Was ist ein organisierter Spontanhelfer?
Organisierte Spontanhelfer sind vorregistrierte Helfer, deren Kontaktmöglichkeit, Know-how und zeitliche Verfügbarkeit bereits vorab erfasst wurde und im Bedarfsfall schnell abgerufen werden kann.
Was kann ein organisierter Spontanhelfer leisten?
Denkbar ist der Einsatz
• im Vorfeld eines Hochwasserereignisses (bei Warnungen), während und nach einem Hochwasserereignis sowie
• nach einem Unwetterereignis (zum Beispiel Sturm) und
• oder etwa im Nachgang an ein Erdbeben.
In diesen Phasen fallen vorrangig arbeitsintensive Tätigkeiten an. Spontanhelfende können die gebundenen Einsatzkräfte darin unterstützen, diese zügig durchzuführen.
Was ist ein Spontanhelfer nicht? Eine Einsatzkraft!

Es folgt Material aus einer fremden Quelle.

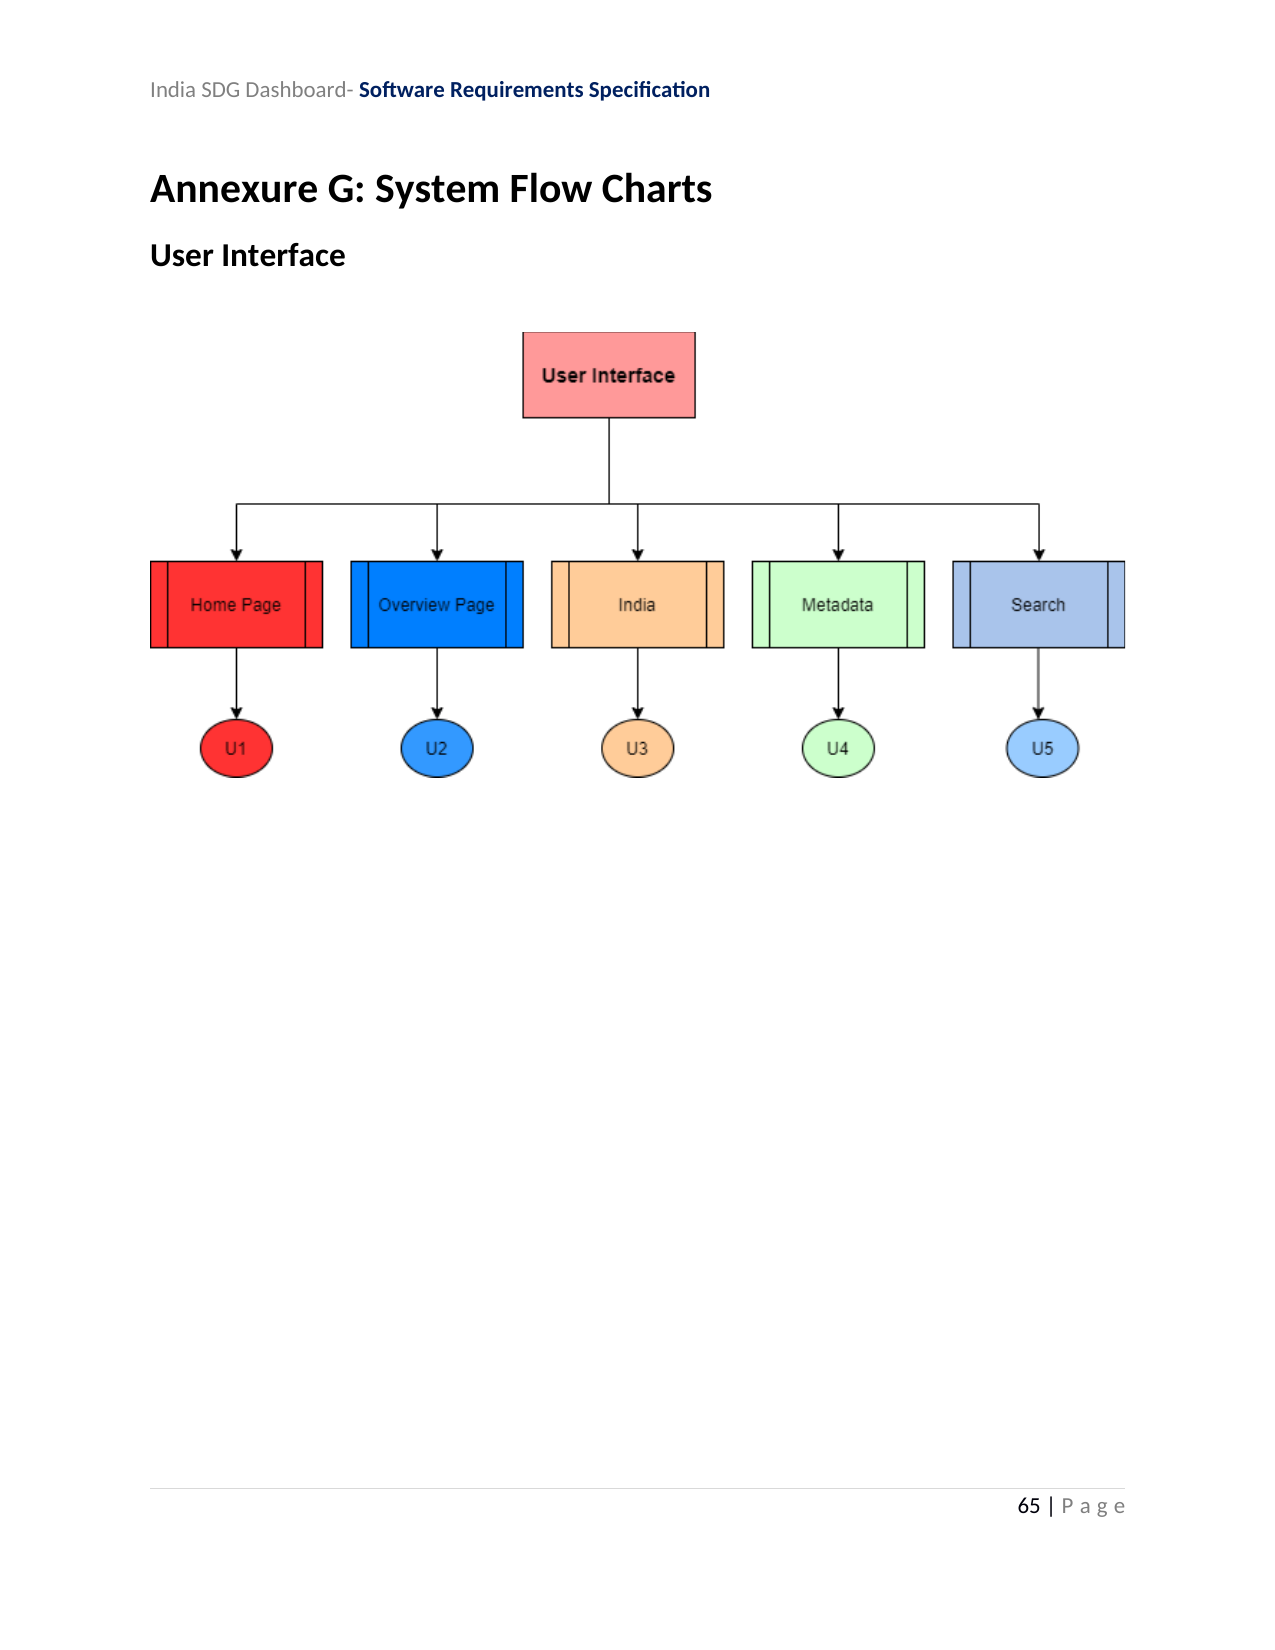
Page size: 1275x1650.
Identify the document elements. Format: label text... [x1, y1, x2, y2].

subtitle Annexure G: System Flow Charts [150, 162, 1125, 213]
subtitle User Interface [150, 234, 1125, 275]
picture [150, 332, 1125, 778]
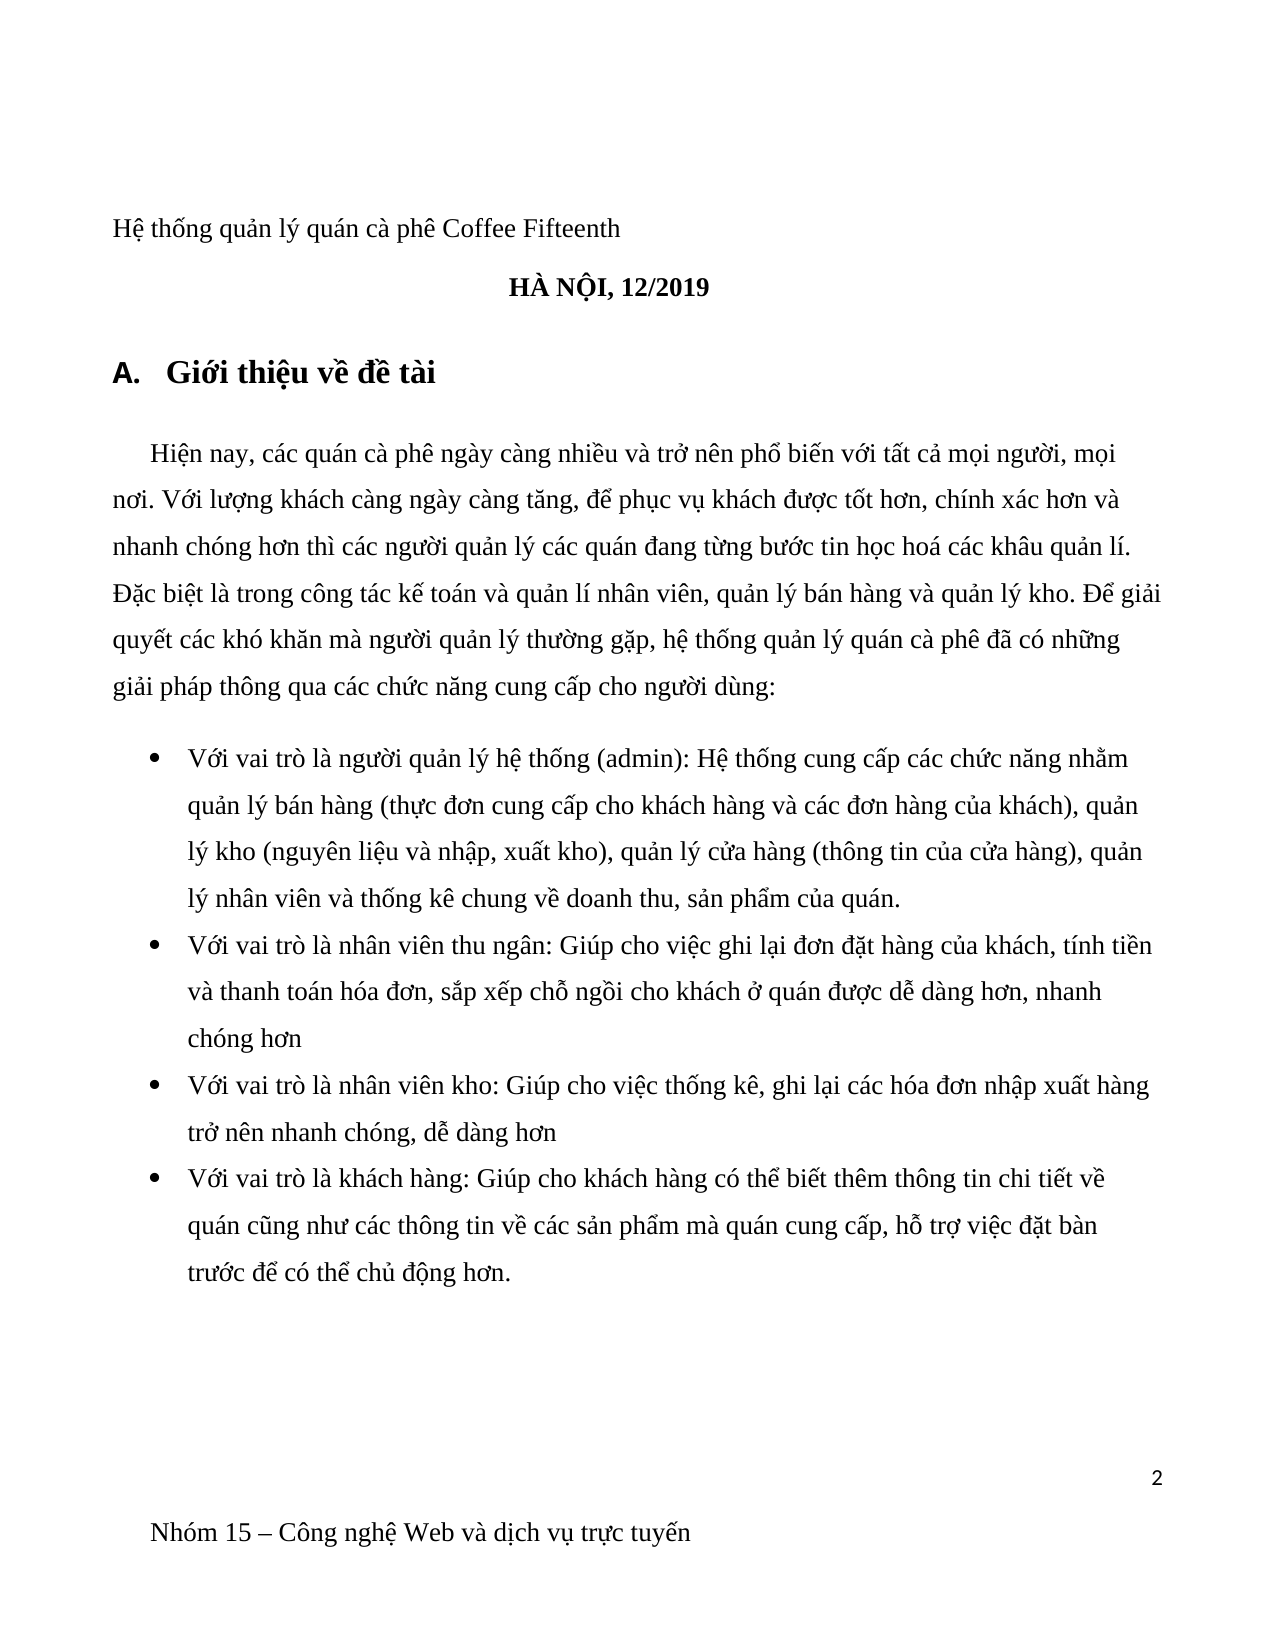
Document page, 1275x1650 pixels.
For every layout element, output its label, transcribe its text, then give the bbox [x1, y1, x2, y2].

list Với vai trò là nhân viên thu ngân: Giúp cho việc ghi lại đơn đặt hàng của khách, tính tiền và thanh toán hóa đơn, sắp xếp chỗ ngồi cho khách ở quán được dễ dàng hơn, nhanh chóng hơn [150, 929, 1162, 1053]
list Với vai trò là khách hàng: Giúp cho khách hàng có thể biết thêm thông tin chi tiết về quán cũng như các thông tin về các sản phẩm mà quán cung cấp, hỗ trợ việc đặt bàn trước để có thể chủ động hơn. [150, 1162, 1162, 1287]
text Hiện nay, các quán cà phê ngày càng nhiều và trở nên phổ biến với tất cả mọi người, mọi nơi. Với lượng khách càng ngày càng tăng, để phục vụ khách được tốt hơn, chính xác hơn và nhanh chóng hơn thì các người quản lý các quán đang từng bước tin học hoá các khâu quản lí. Đặc biệt là trong công tác kế toán và quản lí nhân viên, quản lý bán hàng và quản lý kho. Để giải quyết các khó khăn mà người quản lý thường gặp, hệ thống quản lý quán cà phê đã có những giải pháp thông qua các chức năng cung cấp cho người dùng: [112, 437, 1162, 701]
list Với vai trò là người quản lý hệ thống (admin): Hệ thống cung cấp các chức năng nhằm quản lý bán hàng (thực đơn cung cấp cho khách hàng và các đơn hàng của khách), quản lý kho (nguyên liệu và nhập, xuất kho), quản lý cửa hàng (thông tin của cửa hàng), quản lý nhân viên và thống kê chung về doanh thu, sản phẩm của quán. [150, 742, 1162, 913]
list Với vai trò là nhân viên kho: Giúp cho việc thống kê, ghi lại các hóa đơn nhập xuất hàng trở nên nhanh chóng, dễ dàng hơn [150, 1069, 1162, 1147]
subtitle Giới thiệu về đề tài [112, 352, 1162, 392]
table_cell HÀ NỘI, 12/2019 [113, 271, 1106, 327]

Bei Spontanhelfern handelt es sich nicht um Personen, die im Sinn der traditionell bekannten Nachbarschaftshilfe tätig werden. Wichtiger Motivationsanreiz für das Engagement der Helfer ist es, die persönliche Arbeitskraft zur Verfügung zu stellen – hierbei steht das „Anpacken“ im Vordergrund.
Zum Schutz aller Beteiligten wird das Engagement von Helfern klar durch die Einsatzleitung definiert. Die Grenzen der Einbindung sind erreicht, wenn:
• Tätigkeiten ohne eine Einweisung übernommen werden müssten,
• Tätigkeiten eine Schutzkleidung oder spezielle Ausrüstung erfordern und
• latente oder akute Lebensgefahr von auszuführenden Tätigkeiten ausgeht.
Die genannten Punkte deuten an, dass die Einsatzleitung nur in ausgewählten Phasen des Einsatzes auf die Unterstützung von Spontanhelfern zurückgreifen kann. Ein Brandfall zum Beispiel erfordert Schutzkleidung und feuerwehrtechnisches Grundwissen – hier ergeben sich unter keinen Umständen Tätigkeitsbereiche für Spontanhelfer.
Rechtssicherheit
Wenn Spontanhelfer mit dem Einverständnis der zuständigen Behörde handeln, sind diese nach der Diktion der Rechtsprechung “Verwaltungshelfer„
Sind Spontanhelfer während ihrer Tätigkeiten versichert? Wenn ja, durch wen?
Der Spontanhelfer ist über § 2 Absatz 1 Nr. 12 SGB VII in der gesetzlichen Unfallversicherung versichert, wenn er von Angehörigen der Freiwilligen Feuerwehr zur Unterstützung herangezogen wird.
Wer haftet für Schäden, die von Spontanhelfer/innen verursacht wurden?
Die Haftung für ein Fehlverhalten eines Spontanhelfers gegenüber Dritten geht im Bereich hoheitlicher Tätigkeit auf die öffentliche Körperschaft, in deren Dienst er steht, über, wenn der Spontanhelfer als Verwaltungshelfer eingesetzt wird. Das setzt eine konkrete Beauftragung durch die jeweilige Körperschaft voraus.